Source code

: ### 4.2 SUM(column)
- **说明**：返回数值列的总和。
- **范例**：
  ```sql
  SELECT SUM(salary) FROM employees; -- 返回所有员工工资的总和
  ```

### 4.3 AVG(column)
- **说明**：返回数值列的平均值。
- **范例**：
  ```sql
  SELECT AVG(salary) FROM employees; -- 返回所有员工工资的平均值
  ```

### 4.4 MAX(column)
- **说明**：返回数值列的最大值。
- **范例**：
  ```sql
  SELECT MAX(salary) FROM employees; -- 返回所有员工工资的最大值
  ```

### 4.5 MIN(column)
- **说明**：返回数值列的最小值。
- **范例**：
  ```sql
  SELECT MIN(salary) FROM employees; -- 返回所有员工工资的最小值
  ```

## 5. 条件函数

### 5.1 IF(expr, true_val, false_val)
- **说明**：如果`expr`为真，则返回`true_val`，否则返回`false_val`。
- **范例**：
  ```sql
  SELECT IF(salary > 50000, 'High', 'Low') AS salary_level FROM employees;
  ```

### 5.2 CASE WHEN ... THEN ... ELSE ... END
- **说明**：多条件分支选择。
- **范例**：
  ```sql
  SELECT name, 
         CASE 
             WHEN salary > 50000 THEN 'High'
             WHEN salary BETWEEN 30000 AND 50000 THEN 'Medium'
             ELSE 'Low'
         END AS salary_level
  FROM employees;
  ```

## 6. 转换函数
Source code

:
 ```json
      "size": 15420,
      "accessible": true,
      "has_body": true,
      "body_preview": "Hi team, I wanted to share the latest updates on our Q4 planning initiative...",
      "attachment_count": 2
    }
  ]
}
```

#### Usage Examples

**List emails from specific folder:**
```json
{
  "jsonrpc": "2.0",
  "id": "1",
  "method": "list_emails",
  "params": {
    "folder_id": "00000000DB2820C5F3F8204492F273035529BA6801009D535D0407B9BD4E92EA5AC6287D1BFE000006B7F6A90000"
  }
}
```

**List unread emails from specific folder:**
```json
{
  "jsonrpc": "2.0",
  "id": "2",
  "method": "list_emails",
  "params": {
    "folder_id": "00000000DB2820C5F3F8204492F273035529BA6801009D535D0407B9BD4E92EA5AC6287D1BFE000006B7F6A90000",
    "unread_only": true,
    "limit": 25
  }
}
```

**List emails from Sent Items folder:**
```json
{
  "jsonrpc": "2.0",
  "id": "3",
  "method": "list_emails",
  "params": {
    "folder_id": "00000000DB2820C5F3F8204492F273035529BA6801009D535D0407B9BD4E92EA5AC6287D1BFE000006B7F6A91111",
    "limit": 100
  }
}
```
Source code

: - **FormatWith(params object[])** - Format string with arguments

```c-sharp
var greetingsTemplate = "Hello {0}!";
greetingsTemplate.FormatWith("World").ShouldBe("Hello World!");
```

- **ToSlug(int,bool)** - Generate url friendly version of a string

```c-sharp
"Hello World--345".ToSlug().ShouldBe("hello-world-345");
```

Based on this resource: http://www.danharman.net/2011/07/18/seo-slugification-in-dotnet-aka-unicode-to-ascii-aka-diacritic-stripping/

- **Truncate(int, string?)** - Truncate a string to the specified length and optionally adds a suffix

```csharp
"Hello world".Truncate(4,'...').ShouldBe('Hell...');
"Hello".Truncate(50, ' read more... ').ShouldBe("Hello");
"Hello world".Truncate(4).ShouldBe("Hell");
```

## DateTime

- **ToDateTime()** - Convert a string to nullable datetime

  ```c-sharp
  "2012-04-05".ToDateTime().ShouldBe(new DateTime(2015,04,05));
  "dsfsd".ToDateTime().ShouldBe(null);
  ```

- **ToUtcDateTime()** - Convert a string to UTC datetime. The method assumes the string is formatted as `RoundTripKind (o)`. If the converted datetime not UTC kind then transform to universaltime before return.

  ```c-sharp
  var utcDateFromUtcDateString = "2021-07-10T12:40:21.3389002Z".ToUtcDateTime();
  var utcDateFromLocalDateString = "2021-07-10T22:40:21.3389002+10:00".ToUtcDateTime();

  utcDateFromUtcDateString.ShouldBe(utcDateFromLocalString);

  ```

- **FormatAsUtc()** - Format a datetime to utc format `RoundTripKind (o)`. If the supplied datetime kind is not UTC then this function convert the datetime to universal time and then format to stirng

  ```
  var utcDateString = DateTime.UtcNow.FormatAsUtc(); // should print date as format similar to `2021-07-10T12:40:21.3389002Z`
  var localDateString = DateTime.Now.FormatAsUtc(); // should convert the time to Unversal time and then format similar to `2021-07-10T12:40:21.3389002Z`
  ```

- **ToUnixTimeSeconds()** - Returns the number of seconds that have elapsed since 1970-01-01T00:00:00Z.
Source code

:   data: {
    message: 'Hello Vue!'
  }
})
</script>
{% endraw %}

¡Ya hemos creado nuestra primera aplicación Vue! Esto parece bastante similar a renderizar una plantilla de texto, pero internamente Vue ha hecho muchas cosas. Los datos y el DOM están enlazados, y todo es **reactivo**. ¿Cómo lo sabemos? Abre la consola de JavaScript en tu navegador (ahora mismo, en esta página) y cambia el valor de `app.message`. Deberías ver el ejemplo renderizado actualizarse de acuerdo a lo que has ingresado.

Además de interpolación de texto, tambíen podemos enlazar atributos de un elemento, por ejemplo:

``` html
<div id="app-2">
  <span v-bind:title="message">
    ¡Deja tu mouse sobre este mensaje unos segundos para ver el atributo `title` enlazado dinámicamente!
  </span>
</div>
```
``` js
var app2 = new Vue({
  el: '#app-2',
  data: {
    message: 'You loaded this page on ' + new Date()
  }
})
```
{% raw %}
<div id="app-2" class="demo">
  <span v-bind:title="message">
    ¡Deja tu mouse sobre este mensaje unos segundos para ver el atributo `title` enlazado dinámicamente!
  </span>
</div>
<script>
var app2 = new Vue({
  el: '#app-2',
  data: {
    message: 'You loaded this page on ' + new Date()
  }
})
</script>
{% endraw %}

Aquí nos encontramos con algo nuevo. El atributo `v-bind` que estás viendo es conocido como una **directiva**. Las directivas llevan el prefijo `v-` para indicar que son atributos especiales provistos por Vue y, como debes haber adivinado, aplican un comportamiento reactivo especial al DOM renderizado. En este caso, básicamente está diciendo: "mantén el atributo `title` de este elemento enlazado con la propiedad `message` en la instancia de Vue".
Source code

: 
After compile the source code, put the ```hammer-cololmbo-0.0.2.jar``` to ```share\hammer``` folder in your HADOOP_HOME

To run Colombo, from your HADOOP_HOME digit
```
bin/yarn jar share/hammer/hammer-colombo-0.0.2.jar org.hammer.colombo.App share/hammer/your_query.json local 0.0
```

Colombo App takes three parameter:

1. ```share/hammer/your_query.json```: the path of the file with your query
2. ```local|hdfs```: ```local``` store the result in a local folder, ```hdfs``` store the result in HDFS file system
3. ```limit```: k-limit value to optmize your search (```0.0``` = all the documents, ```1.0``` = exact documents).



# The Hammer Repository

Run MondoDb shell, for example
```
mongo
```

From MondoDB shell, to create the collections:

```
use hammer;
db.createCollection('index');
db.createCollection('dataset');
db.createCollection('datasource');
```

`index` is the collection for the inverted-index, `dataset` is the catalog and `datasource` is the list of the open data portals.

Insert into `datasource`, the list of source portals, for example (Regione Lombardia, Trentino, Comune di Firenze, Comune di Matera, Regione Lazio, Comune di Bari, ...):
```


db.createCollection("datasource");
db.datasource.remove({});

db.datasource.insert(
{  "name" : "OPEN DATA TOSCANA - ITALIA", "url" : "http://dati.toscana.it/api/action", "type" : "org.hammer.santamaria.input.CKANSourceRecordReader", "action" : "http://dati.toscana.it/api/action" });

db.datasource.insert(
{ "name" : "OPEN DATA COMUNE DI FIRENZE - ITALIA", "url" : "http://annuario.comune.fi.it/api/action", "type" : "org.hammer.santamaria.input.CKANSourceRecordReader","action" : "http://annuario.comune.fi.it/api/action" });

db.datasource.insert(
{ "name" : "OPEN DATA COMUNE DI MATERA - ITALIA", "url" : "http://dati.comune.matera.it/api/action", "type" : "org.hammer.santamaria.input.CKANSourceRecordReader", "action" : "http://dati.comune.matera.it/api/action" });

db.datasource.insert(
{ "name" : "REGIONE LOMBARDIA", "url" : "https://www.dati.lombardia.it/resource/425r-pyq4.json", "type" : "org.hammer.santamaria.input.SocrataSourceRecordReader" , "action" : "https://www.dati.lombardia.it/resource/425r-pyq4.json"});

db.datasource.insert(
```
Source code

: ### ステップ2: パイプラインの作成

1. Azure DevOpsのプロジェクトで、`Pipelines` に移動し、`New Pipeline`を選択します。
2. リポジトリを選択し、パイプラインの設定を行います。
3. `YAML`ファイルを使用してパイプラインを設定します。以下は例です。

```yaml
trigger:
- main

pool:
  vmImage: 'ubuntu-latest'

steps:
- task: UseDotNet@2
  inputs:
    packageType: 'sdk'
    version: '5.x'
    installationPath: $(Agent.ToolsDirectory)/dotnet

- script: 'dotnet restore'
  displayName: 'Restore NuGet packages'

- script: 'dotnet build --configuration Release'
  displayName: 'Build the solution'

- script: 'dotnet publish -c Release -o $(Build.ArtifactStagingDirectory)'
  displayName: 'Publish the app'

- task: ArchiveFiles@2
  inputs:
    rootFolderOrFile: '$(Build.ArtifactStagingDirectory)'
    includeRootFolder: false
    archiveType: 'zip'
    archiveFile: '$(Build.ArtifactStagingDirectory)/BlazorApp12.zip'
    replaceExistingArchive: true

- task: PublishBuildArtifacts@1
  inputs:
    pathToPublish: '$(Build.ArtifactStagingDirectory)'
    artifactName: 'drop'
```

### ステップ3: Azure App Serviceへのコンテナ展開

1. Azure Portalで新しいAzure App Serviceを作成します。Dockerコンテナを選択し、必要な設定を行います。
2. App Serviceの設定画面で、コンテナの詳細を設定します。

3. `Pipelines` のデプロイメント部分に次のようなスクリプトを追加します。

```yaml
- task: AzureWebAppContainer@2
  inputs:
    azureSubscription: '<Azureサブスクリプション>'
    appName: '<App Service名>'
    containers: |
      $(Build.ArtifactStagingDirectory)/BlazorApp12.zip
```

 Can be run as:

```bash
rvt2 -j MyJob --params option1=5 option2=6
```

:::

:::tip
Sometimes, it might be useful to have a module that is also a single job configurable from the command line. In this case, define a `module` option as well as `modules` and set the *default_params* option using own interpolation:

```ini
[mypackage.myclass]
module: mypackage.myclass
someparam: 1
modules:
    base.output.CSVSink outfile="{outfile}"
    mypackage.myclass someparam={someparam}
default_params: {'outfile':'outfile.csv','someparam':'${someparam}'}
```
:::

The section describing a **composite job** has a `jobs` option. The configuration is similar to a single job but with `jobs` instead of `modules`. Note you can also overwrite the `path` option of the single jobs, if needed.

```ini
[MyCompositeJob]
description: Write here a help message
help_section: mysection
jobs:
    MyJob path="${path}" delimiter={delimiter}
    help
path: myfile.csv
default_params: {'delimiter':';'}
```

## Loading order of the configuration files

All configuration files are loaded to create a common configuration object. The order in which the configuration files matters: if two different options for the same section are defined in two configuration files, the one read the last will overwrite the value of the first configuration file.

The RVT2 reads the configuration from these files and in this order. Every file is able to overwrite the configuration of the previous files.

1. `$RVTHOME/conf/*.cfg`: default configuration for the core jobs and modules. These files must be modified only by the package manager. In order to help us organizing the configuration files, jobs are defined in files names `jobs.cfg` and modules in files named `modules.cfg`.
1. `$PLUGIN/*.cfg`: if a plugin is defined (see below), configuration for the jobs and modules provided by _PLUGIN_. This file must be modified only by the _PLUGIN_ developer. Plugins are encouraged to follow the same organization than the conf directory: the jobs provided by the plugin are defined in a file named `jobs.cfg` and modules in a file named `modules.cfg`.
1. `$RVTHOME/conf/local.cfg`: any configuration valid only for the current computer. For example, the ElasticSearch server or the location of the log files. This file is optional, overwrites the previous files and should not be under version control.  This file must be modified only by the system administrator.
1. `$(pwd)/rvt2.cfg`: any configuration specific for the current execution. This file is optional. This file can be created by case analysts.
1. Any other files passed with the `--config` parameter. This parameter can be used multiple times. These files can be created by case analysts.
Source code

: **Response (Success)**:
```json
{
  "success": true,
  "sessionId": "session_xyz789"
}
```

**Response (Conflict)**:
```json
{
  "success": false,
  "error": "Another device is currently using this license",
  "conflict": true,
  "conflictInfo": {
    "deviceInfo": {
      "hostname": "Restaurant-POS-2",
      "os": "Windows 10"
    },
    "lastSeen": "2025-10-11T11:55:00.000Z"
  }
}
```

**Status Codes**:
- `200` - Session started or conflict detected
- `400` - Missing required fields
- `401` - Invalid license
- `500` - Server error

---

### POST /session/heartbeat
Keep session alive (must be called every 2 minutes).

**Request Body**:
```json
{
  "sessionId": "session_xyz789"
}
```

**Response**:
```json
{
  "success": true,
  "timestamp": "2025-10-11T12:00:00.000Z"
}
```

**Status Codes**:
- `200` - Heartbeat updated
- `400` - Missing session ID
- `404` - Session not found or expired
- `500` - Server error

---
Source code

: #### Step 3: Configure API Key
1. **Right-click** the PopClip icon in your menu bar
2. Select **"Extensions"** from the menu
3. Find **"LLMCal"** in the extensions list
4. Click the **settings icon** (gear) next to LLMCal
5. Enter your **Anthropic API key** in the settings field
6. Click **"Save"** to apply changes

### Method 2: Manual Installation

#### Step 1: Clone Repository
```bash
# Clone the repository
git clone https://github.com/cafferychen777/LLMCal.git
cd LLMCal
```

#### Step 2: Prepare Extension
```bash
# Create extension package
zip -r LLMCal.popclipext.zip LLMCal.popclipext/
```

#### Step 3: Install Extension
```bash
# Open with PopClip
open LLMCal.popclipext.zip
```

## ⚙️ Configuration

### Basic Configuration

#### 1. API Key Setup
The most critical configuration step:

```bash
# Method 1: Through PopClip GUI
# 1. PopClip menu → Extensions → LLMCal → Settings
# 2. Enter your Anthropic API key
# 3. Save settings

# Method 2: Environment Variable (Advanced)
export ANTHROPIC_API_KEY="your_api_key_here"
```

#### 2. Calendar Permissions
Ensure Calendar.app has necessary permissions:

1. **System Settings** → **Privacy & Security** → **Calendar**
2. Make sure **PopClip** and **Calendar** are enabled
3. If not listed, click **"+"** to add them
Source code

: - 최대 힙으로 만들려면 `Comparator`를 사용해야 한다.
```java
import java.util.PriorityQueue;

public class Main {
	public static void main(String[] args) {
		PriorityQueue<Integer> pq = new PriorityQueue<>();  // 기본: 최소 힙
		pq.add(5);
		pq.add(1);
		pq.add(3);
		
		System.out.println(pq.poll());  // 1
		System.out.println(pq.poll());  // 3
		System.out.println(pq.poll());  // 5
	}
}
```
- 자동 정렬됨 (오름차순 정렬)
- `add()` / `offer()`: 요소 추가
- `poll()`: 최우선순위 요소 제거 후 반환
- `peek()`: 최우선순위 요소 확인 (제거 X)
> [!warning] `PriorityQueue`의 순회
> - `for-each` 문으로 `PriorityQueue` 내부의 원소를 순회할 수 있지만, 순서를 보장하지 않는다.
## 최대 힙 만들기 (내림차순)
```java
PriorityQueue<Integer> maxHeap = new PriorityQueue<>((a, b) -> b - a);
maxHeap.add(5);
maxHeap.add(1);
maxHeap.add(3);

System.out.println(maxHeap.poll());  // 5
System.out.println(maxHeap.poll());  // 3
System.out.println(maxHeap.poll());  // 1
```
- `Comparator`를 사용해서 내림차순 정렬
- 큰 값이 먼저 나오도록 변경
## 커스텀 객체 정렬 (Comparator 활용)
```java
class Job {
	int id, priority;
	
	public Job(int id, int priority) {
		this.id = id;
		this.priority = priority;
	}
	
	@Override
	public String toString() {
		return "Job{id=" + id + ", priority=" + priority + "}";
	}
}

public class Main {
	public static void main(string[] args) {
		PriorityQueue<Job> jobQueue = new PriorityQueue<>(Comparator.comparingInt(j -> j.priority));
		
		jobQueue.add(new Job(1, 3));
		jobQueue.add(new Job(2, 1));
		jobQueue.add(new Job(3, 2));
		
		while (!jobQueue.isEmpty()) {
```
########################################
Problem:
Find the lines above that hold "FormatAsUtc", then copy each of them.

Result for this task:
- **FormatAsUtc()** - Format a datetime to utc format `RoundTripKind (o)`. If the supplied datetime kind is not UTC then this function convert the datetime to universal time and then format to stirng
  var utcDateString = DateTime.UtcNow.FormatAsUtc(); // should print date as format similar to `2021-07-10T12:40:21.3389002Z`
  var localDateString = DateTime.Now.FormatAsUtc(); // should convert the time to Unversal time and then format similar to `2021-07-10T12:40:21.3389002Z`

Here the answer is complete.